Literary Yard

Search for meaning

By: Martin Groff

            All of this wouldn’t have been so bad if Margaret hadn’t just found out about her father. Ten years he had cheated on her mother. Ten years their family had been nothing but a lie.

            So she was not very receptive to the car that wouldn’t start, and having to take the bus into work with three transfers along the way, in the bitter November drizzle. She could feel herself on the verge of something—some sort of blowup, into what she did not know. It was a physical feeling, rising from a mixture of anger, shock, and disappointment, and though she felt it gathering pressure in the core of her body, she was uncertain whether it would manifest itself in tears or tirade.

            There were no seats on the bus. She couldn’t even stand near a railing; instead she grasped awkwardly and somewhat painfully onto the plastic rim of the door as the bus heaved to and fro, between lanes, jerking to stop and lurching to start.

            Before the day had even started, she was ready for it to be over. She was ready to forget the quivering voice of her mother on the phone the night before, even as she replayed the conversation in her mind, longing for some more insight.

            “Margaret, I don’t know how to say this. I’m staying with Aunt Beth. I’ve left your father.”

            “What are you talking about? Are you insane?”

            “I don’t know what to think. Margaret, he was cheating on me. For ten years. With Carrie Watson. I don’t know what to do, but I can’t stay with him.” Sobbing.

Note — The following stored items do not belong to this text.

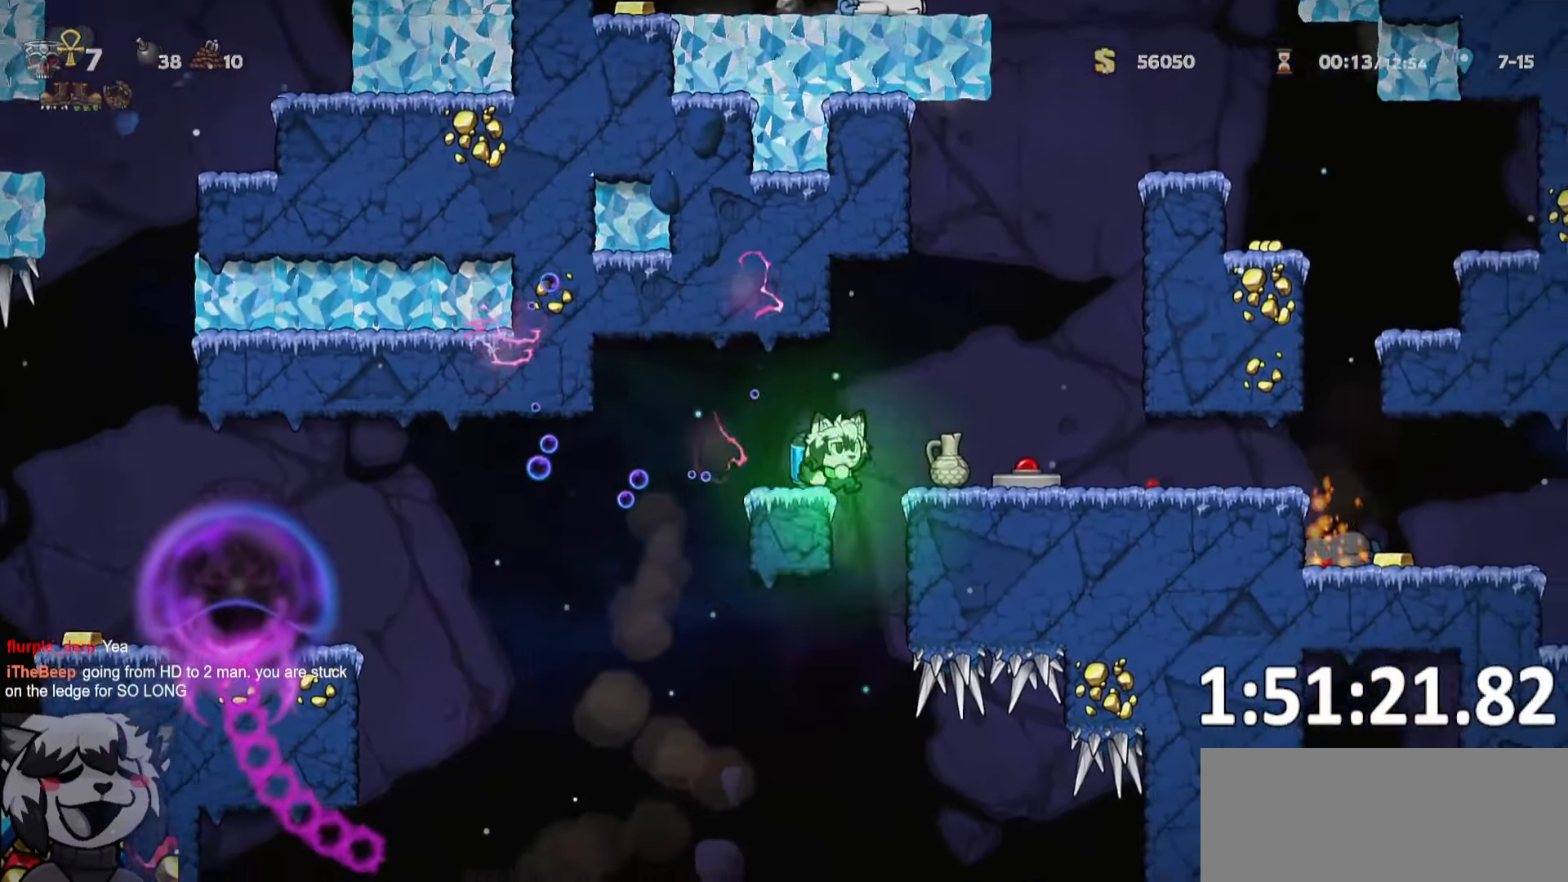
{"keys": ["d", "run"], "events": [[33, "jump", "up"]]}
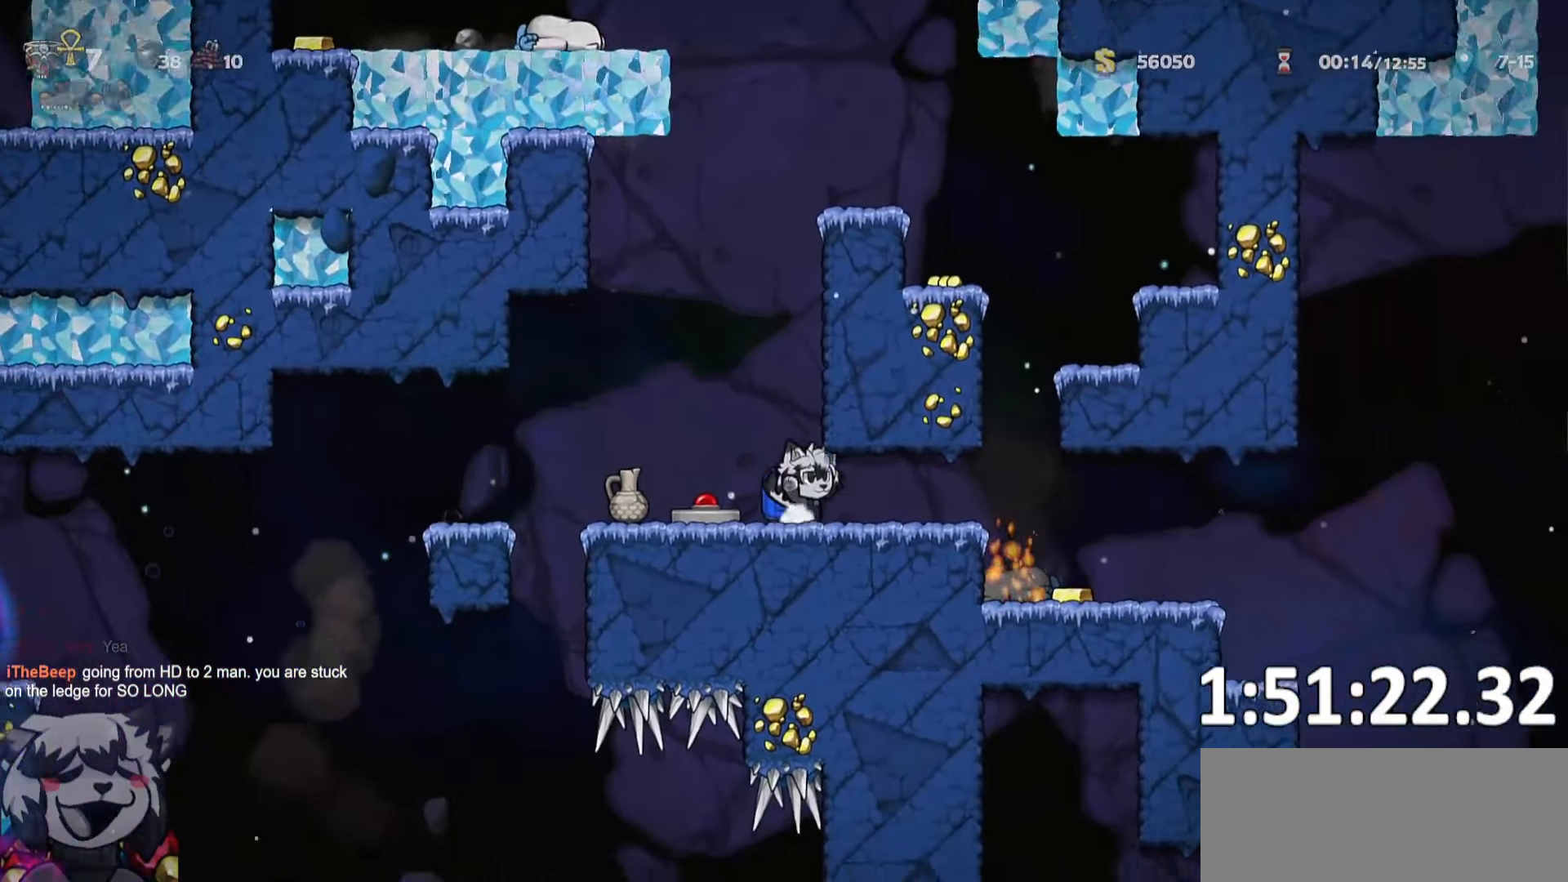
{"keys": ["d", "run"], "events": []}
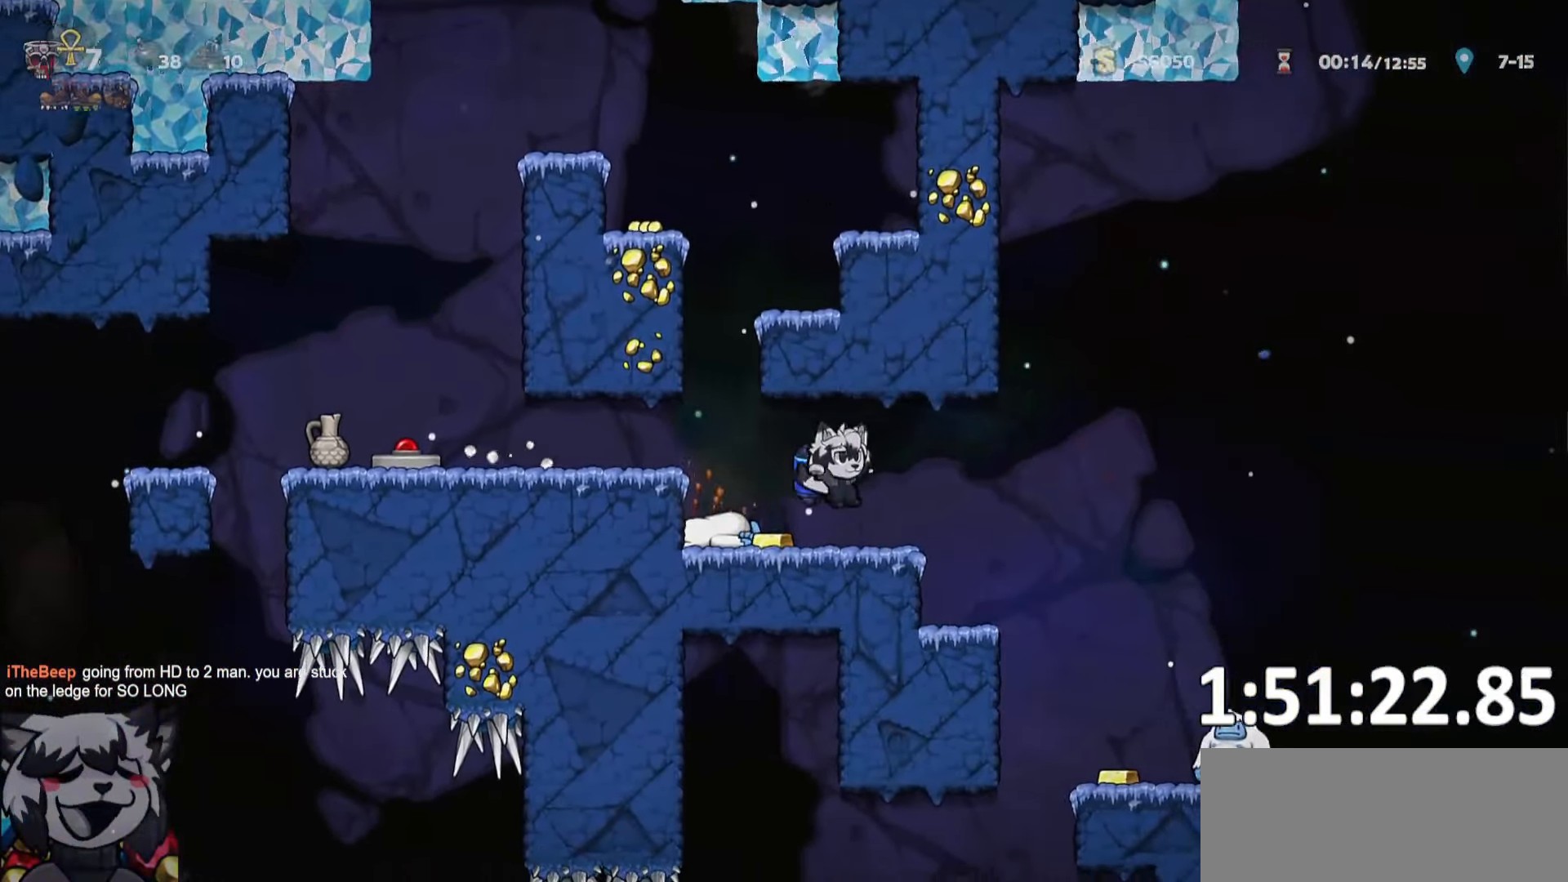
{"keys": ["d", "jump", "run"], "events": [[16, "jump", "down"], [66, "jump", "up"], [166, "jump", "down"]]}
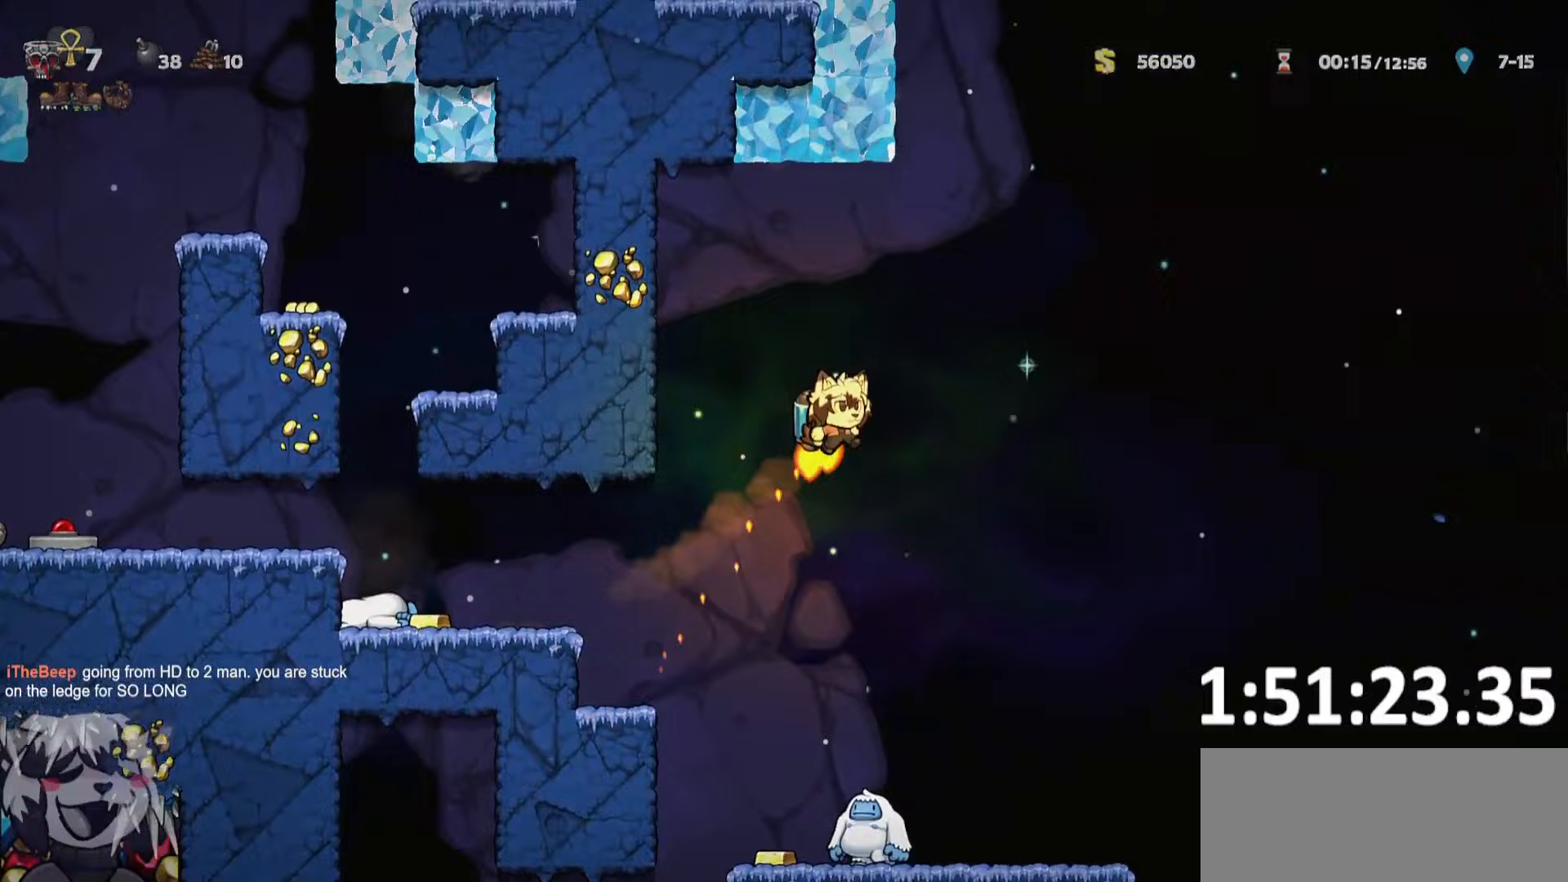
{"keys": ["d", "run"], "events": [[33, "jump", "up"], [133, "jump", "down"], [217, "jump", "up"]]}
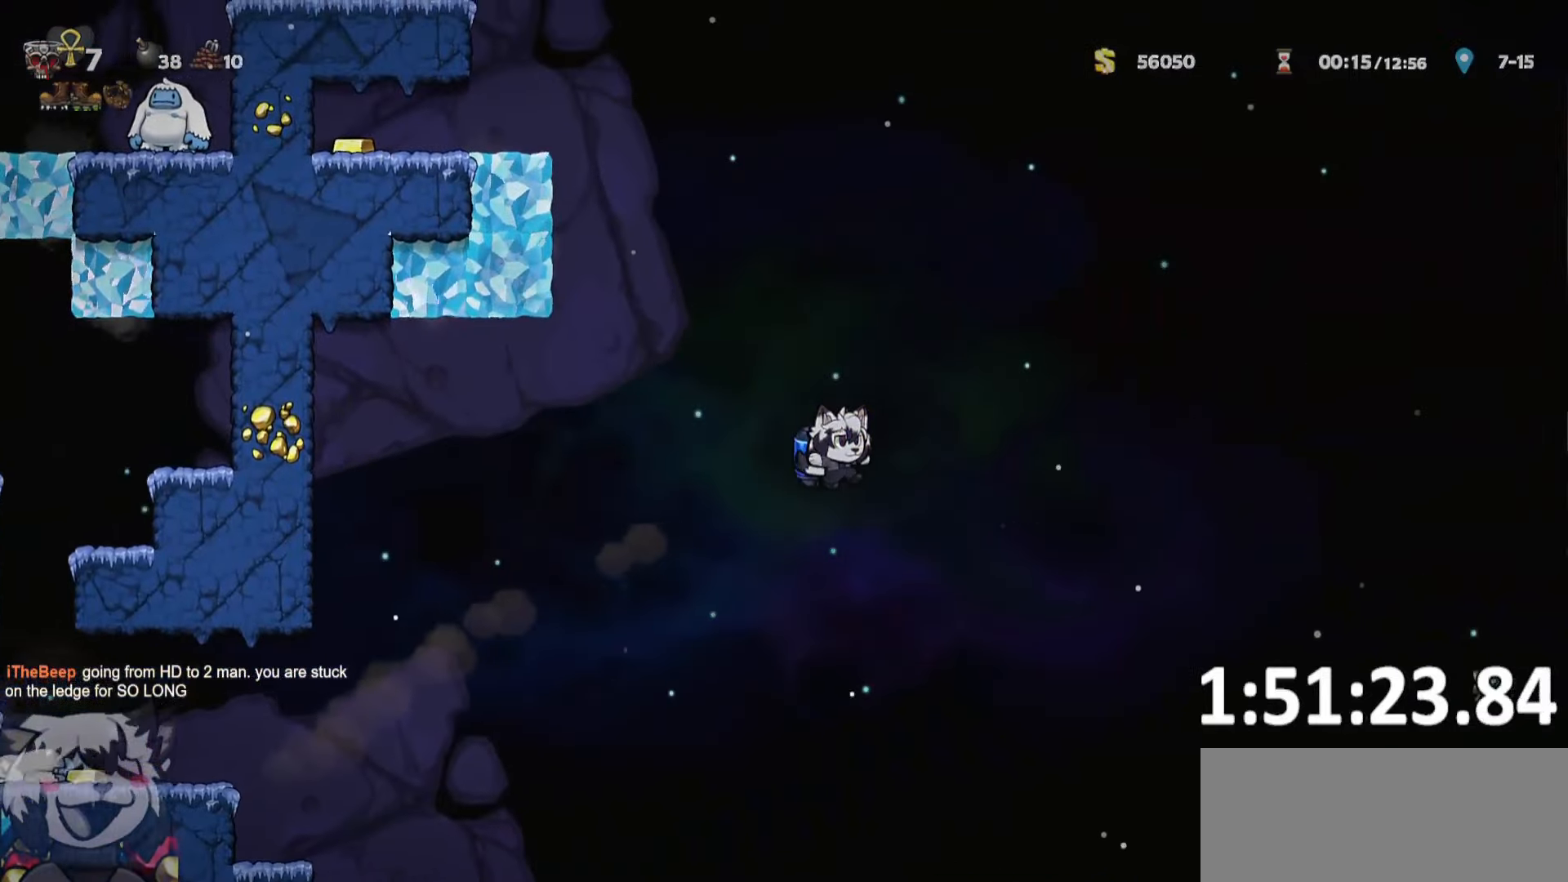
{"keys": ["d", "run"], "events": []}
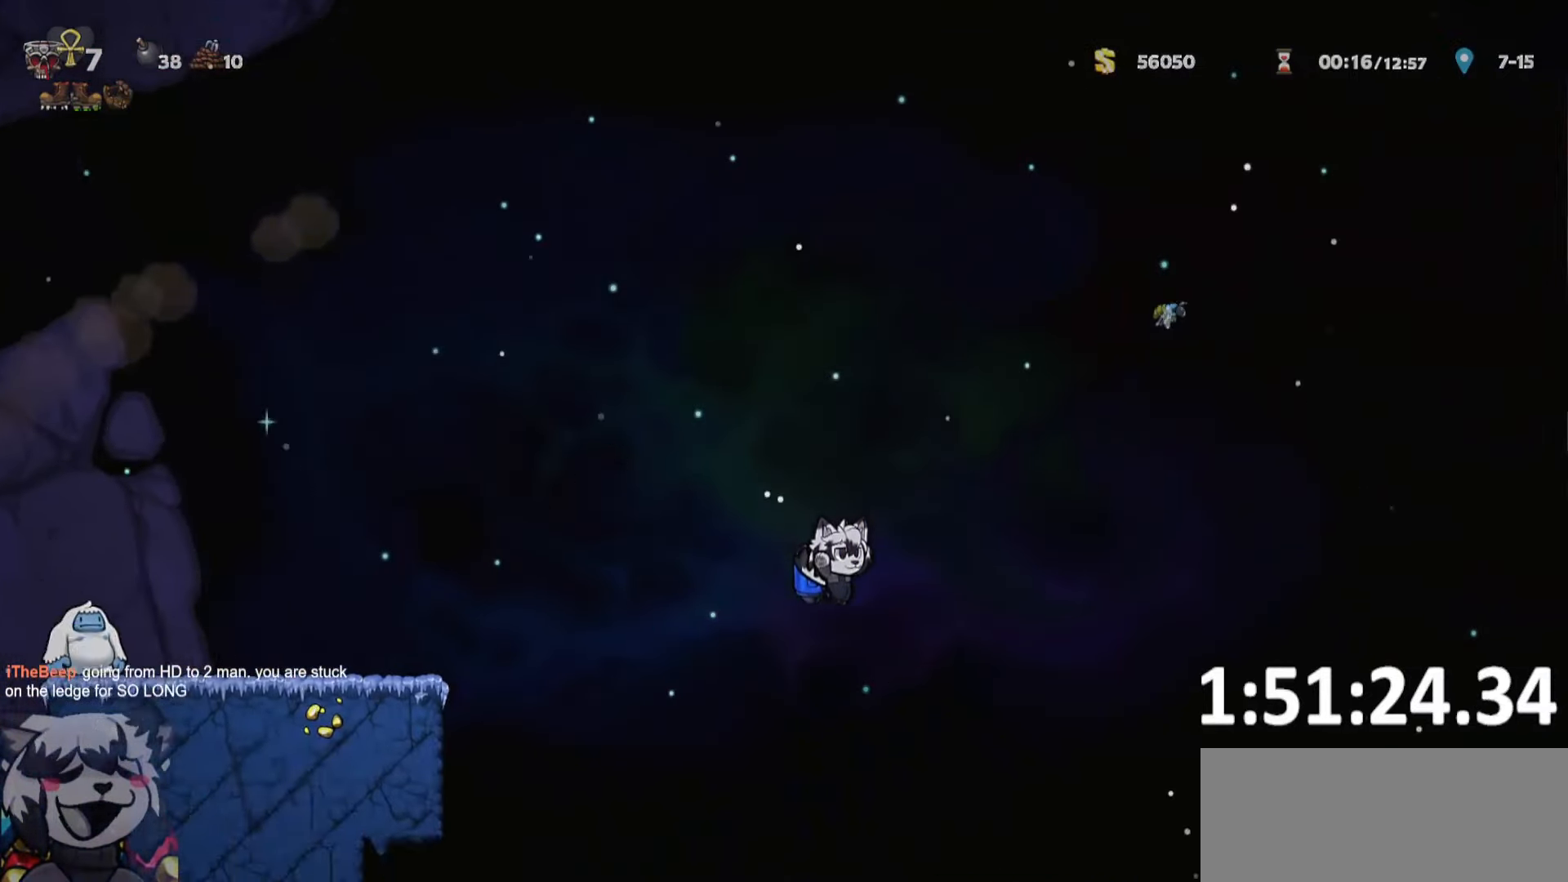
{"keys": ["a", "run"], "events": [[17, "a", "down"], [17, "d", "up"], [50, "run", "up"], [250, "jump", "down"], [250, "run", "down"], [300, "whip", "down"], [350, "jump", "up"], [400, "whip", "up"]]}
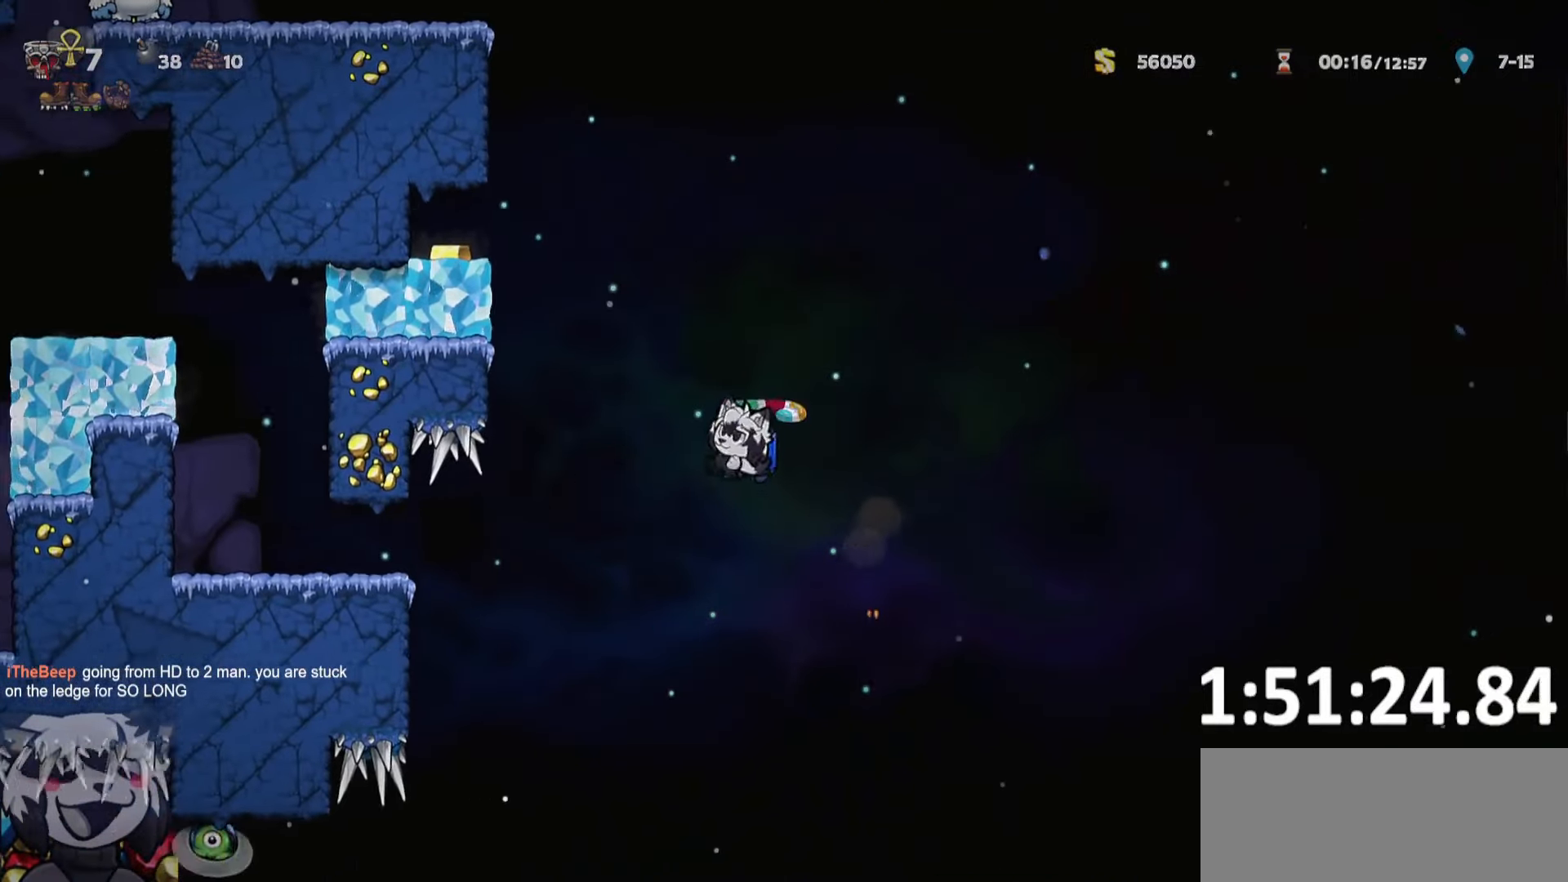
{"keys": ["d", "run"], "events": [[217, "a", "up"], [217, "d", "down"], [217, "run", "up"], [317, "run", "down"]]}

            “Are you okay?” It was the proper response, Margaret had believed, even though the answer was obviously no.

            Her mother replied, also with a proper response, “I’ll be alright.” And that was where they left it. No closure, no answers—she couldn’t even think of the questions. What does one ask when one finds out everything is a lie? What does she need to know, other than that it’s over, and that the past has been tainted in the bargain?

            In her pocket the phone vibrated with a sharp buzz, and she didn’t need to look at it to know it was her father. She wasn’t ready to talk to him. Yet, even in the ring of the phone, she sensed she could perceive his desperation, his begging for her to pick up, to let him explain his side of things. To hear that she still loved him.

            She wasn’t sure she was ready to give that. Never had she imagined that she could be a person who would come to hate another—she didn’t think she had it in her, and she felt a pang of terrible guilt just considering it—but somehow, something burned within her against that man, and she could not control it.

            The rain seemed to be getting heavier. The tiny, misty particles had turned into small but well-formed droplets that now fell gently all around the bus. A slight patter on the aluminum roof could even be heard through the noise of the engine and road. Margaret dreaded going back out in it. She hadn’t even remembered to grab her umbrella out of the car.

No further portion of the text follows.